▸ **YOUR GOAL**
Once you find the line with "27: (641, 480, 1.89)" in the data that follows, repeat it and every line after it exactly, through the line with "40: (736, 137, 1.76)".

*** Opening SOURCE MATERIAL ***

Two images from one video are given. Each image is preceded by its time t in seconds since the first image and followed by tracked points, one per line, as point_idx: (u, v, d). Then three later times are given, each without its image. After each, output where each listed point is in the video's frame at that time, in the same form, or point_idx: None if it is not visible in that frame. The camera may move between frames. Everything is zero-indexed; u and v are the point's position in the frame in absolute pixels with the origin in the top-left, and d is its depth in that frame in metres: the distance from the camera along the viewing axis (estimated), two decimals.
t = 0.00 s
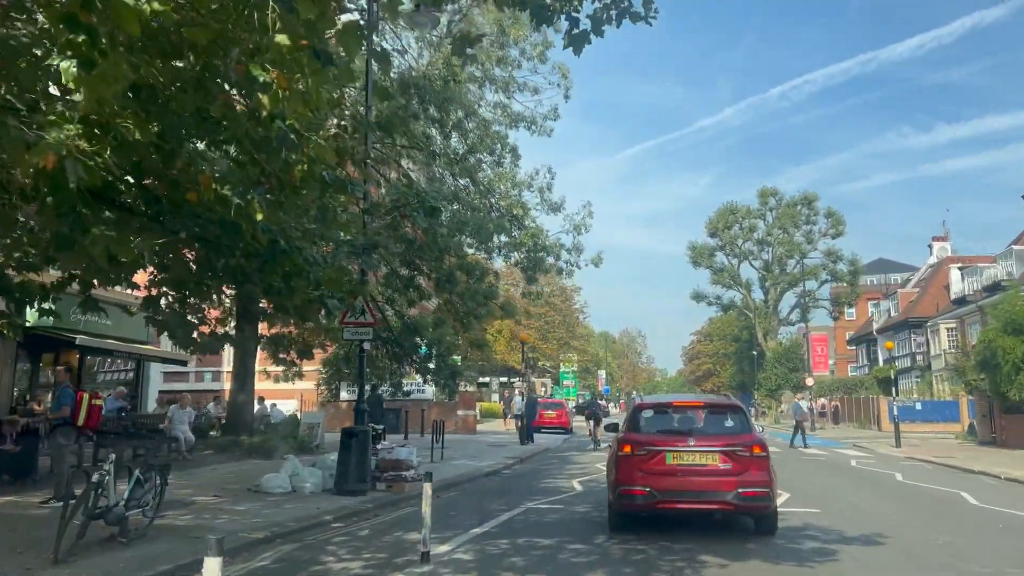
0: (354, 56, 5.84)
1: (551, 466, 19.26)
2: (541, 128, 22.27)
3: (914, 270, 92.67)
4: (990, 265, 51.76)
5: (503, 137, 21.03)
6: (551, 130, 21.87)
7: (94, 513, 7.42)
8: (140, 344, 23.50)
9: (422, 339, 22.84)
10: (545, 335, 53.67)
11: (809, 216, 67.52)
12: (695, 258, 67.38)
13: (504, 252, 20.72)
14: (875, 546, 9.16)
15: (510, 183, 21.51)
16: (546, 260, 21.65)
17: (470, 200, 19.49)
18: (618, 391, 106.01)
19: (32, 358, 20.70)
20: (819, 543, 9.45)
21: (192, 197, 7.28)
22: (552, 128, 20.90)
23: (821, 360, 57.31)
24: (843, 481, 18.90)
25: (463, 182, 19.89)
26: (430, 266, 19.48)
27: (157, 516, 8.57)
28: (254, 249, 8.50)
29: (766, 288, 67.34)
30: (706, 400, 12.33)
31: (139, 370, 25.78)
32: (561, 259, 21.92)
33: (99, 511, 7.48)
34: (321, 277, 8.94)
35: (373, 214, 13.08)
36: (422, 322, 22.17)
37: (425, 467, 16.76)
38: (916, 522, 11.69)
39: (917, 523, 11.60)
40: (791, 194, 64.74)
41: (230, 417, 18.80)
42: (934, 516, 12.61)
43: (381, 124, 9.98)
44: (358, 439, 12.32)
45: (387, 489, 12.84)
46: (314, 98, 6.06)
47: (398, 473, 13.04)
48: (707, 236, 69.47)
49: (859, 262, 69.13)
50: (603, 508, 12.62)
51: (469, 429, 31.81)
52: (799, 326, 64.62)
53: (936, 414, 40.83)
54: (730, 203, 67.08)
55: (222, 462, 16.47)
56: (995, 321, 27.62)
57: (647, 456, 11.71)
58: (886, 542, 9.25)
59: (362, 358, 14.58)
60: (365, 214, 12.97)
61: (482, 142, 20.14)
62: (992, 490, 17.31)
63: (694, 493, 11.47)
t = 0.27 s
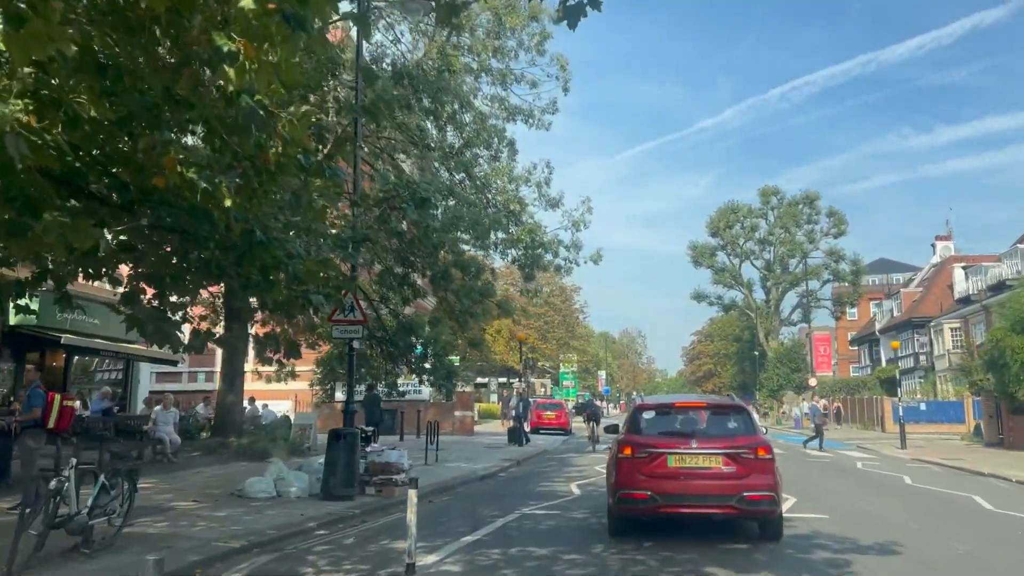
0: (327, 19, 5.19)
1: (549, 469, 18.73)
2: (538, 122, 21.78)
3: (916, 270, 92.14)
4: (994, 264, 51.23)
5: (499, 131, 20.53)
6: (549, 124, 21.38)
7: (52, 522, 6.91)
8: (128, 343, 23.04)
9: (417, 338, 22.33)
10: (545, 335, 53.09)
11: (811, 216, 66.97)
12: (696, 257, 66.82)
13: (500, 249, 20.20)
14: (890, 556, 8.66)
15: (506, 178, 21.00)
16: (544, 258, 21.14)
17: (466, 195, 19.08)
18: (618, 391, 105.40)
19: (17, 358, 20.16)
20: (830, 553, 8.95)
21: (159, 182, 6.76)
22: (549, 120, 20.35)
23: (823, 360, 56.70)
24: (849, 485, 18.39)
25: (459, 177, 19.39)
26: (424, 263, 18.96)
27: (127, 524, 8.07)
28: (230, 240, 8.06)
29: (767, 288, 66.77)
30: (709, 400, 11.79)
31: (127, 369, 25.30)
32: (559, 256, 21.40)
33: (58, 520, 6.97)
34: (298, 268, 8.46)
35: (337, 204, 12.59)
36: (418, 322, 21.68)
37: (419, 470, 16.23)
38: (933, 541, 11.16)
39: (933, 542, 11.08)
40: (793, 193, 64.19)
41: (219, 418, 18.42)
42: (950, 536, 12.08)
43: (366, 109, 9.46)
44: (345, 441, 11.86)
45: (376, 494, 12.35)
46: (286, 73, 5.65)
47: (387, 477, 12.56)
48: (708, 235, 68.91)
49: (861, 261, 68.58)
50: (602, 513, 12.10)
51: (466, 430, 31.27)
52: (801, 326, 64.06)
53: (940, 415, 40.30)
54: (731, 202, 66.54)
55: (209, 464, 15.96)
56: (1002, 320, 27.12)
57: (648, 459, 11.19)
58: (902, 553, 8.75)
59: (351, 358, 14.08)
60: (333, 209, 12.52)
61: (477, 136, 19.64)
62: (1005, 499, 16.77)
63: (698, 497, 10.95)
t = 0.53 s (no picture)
0: None
1: (546, 472, 18.23)
2: (537, 117, 21.31)
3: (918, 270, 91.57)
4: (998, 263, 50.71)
5: (496, 126, 20.06)
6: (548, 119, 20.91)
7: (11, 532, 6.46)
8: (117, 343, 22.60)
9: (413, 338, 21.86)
10: (544, 335, 52.55)
11: (812, 215, 66.46)
12: (697, 257, 66.30)
13: (497, 246, 19.71)
14: (906, 568, 8.17)
15: (503, 173, 20.52)
16: (542, 255, 20.65)
17: (461, 190, 18.74)
18: (618, 392, 104.85)
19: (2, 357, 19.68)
20: (843, 564, 8.46)
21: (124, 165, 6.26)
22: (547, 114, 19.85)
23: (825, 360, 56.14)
24: (854, 489, 17.91)
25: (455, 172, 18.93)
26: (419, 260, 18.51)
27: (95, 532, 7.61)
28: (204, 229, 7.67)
29: (768, 288, 66.27)
30: (712, 401, 11.29)
31: (118, 370, 24.86)
32: (558, 253, 20.92)
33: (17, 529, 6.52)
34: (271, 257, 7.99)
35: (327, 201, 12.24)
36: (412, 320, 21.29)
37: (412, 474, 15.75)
38: (945, 551, 10.70)
39: (946, 552, 10.62)
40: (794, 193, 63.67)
41: (208, 418, 17.96)
42: (962, 544, 11.62)
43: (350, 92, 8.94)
44: (332, 445, 11.38)
45: (366, 498, 11.87)
46: (256, 37, 5.33)
47: (377, 481, 12.08)
48: (709, 234, 68.42)
49: (863, 261, 68.06)
50: (602, 519, 11.62)
51: (464, 431, 30.76)
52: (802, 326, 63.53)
53: (944, 416, 39.77)
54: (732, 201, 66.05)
55: (196, 467, 15.49)
56: (1009, 319, 26.62)
57: (649, 462, 10.71)
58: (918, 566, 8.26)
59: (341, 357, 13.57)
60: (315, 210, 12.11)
61: (474, 131, 19.19)
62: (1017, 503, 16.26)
63: (701, 502, 10.48)
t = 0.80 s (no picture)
0: None
1: (544, 474, 17.79)
2: (534, 111, 20.89)
3: (919, 270, 91.13)
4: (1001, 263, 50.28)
5: (492, 120, 19.65)
6: (545, 113, 20.50)
7: None
8: (107, 343, 22.17)
9: (409, 337, 21.42)
10: (543, 335, 51.99)
11: (813, 215, 66.06)
12: (697, 257, 65.84)
13: (494, 243, 19.29)
14: None
15: (500, 168, 20.10)
16: (539, 252, 20.23)
17: (457, 184, 18.22)
18: (618, 393, 104.33)
19: None
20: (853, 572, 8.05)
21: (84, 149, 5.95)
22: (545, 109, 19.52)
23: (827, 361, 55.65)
24: (858, 491, 17.49)
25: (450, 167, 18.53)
26: (413, 256, 18.09)
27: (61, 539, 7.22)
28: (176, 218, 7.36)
29: (769, 288, 65.83)
30: (713, 401, 10.85)
31: (108, 369, 24.41)
32: (555, 250, 20.50)
33: None
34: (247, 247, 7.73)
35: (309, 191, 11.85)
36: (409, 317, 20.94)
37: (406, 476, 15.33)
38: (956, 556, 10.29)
39: (958, 557, 10.20)
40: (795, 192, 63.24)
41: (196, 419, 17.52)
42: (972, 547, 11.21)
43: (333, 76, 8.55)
44: (320, 447, 10.93)
45: (355, 502, 11.43)
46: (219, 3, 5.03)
47: (367, 484, 11.64)
48: (709, 234, 67.99)
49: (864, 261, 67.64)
50: (600, 524, 11.20)
51: (461, 432, 30.31)
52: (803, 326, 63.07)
53: (947, 417, 39.32)
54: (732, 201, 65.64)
55: (183, 470, 15.06)
56: (1015, 319, 26.20)
57: (649, 464, 10.29)
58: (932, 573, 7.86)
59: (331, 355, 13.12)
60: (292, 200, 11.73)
61: (470, 126, 18.78)
62: None
63: (702, 505, 10.06)
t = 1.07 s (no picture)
0: None
1: (541, 476, 17.32)
2: (532, 105, 20.44)
3: (920, 269, 90.67)
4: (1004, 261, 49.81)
5: (489, 114, 19.21)
6: (543, 107, 20.04)
7: None
8: (95, 342, 21.70)
9: (404, 336, 20.96)
10: (543, 335, 51.50)
11: (814, 214, 65.59)
12: (698, 256, 65.37)
13: (490, 239, 18.86)
14: None
15: (497, 163, 19.65)
16: (538, 249, 19.77)
17: (453, 179, 17.76)
18: (618, 393, 103.83)
19: None
20: None
21: (35, 126, 5.41)
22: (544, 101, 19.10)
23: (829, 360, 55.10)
24: (864, 494, 17.02)
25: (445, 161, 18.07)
26: (407, 253, 17.64)
27: (21, 548, 6.79)
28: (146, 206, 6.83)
29: (770, 287, 65.34)
30: (717, 402, 10.37)
31: (98, 369, 23.93)
32: (554, 247, 20.05)
33: None
34: (224, 239, 7.10)
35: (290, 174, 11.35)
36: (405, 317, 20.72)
37: (399, 478, 14.87)
38: (973, 564, 9.82)
39: (973, 564, 9.76)
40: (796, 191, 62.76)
41: (185, 419, 17.10)
42: (988, 554, 10.74)
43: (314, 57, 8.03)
44: (306, 450, 10.47)
45: (344, 506, 11.00)
46: None
47: (357, 488, 11.17)
48: (709, 233, 67.51)
49: (865, 260, 67.17)
50: (598, 530, 10.73)
51: (459, 434, 29.85)
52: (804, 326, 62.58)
53: (952, 417, 38.85)
54: (733, 199, 65.19)
55: (169, 472, 14.60)
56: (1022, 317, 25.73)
57: (650, 467, 9.83)
58: None
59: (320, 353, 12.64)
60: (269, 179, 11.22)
61: (466, 120, 18.33)
62: None
63: (705, 510, 9.60)
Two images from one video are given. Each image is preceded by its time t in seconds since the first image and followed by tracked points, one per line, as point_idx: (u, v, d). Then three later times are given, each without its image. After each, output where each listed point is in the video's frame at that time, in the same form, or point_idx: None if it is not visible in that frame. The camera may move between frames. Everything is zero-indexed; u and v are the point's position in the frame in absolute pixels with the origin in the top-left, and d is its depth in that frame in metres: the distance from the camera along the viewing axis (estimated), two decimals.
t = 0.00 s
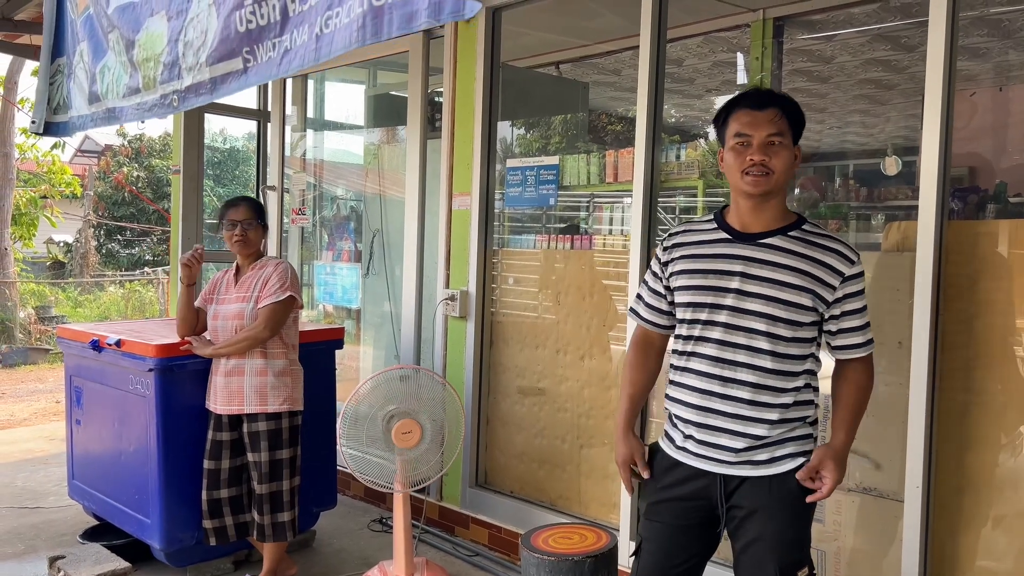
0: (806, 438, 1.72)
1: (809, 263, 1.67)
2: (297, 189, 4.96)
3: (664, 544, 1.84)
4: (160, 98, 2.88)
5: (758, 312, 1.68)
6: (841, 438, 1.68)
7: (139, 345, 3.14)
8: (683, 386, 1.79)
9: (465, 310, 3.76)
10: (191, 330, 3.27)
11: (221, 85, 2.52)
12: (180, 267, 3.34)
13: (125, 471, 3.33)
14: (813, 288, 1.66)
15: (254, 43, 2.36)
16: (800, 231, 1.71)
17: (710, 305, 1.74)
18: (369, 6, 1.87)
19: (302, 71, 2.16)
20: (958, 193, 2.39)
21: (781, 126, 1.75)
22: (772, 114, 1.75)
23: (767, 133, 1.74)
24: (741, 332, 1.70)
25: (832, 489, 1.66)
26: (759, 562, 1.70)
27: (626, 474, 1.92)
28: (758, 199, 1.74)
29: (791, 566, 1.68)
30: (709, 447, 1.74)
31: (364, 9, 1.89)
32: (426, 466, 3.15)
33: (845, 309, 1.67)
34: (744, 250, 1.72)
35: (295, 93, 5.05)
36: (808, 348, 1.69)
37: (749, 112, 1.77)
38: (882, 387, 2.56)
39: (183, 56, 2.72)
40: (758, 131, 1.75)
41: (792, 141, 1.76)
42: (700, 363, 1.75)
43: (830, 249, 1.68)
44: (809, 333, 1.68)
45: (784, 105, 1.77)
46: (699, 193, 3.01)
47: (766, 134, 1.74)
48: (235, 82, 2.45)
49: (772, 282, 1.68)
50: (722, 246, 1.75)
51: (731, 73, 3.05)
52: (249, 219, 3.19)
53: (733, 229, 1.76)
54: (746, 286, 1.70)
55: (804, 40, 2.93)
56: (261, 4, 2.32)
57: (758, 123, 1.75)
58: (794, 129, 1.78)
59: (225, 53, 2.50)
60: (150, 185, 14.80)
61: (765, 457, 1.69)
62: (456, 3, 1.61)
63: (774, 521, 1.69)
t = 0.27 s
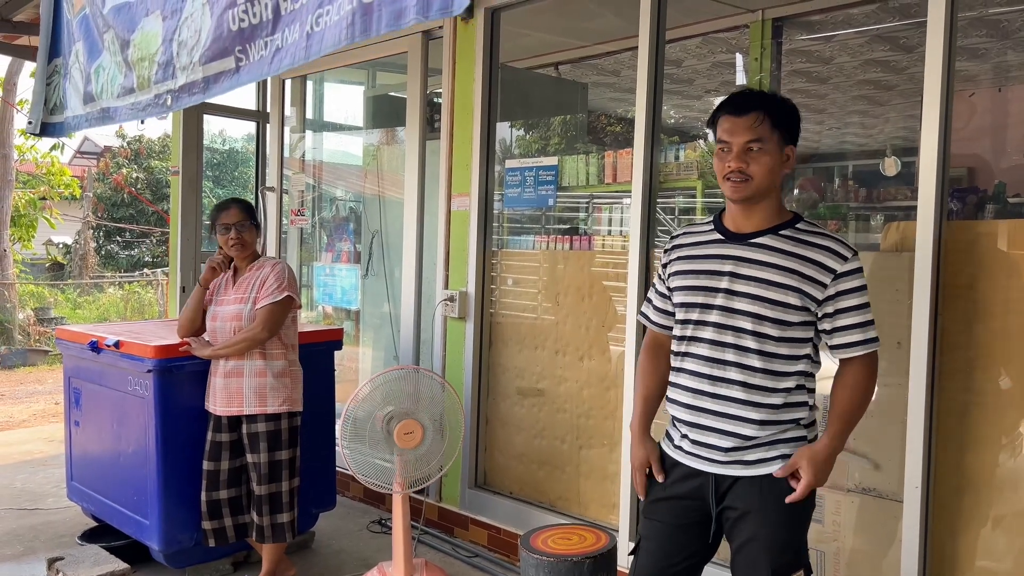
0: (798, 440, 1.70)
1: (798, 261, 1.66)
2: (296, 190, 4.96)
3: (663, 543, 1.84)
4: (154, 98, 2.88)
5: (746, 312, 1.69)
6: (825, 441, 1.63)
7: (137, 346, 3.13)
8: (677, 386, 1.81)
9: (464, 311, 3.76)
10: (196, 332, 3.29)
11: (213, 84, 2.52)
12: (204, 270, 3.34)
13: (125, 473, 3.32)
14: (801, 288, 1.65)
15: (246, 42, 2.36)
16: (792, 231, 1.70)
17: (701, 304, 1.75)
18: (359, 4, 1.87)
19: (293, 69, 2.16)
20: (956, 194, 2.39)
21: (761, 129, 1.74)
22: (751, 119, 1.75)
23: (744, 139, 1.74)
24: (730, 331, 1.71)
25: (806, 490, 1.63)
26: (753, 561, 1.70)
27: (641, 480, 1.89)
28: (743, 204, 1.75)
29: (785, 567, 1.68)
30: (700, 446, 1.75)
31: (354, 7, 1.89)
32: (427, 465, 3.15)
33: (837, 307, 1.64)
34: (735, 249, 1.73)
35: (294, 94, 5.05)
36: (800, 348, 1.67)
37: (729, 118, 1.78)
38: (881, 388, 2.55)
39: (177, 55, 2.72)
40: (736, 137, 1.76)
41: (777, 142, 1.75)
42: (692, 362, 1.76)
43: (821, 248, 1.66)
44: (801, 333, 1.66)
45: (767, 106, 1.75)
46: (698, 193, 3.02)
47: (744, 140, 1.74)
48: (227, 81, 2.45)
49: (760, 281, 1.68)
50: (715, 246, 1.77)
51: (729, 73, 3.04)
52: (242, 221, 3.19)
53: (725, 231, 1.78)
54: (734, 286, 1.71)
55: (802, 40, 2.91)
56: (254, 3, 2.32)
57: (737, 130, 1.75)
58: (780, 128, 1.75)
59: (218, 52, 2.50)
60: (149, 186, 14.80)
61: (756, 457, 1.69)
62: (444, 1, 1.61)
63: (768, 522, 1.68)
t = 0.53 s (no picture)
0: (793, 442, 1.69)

*** Closing SOURCE MATERIAL ***

▸ **EXERCISE ANSWER**
27: (641, 480, 1.89)
28: (743, 204, 1.75)
29: (785, 567, 1.68)
30: (700, 446, 1.75)
31: (354, 7, 1.89)
32: (427, 465, 3.15)
33: (837, 307, 1.64)
34: (735, 249, 1.73)
35: (294, 94, 5.05)
36: (800, 348, 1.67)
37: (729, 118, 1.78)
38: (881, 388, 2.55)
39: (177, 55, 2.72)
40: (736, 137, 1.76)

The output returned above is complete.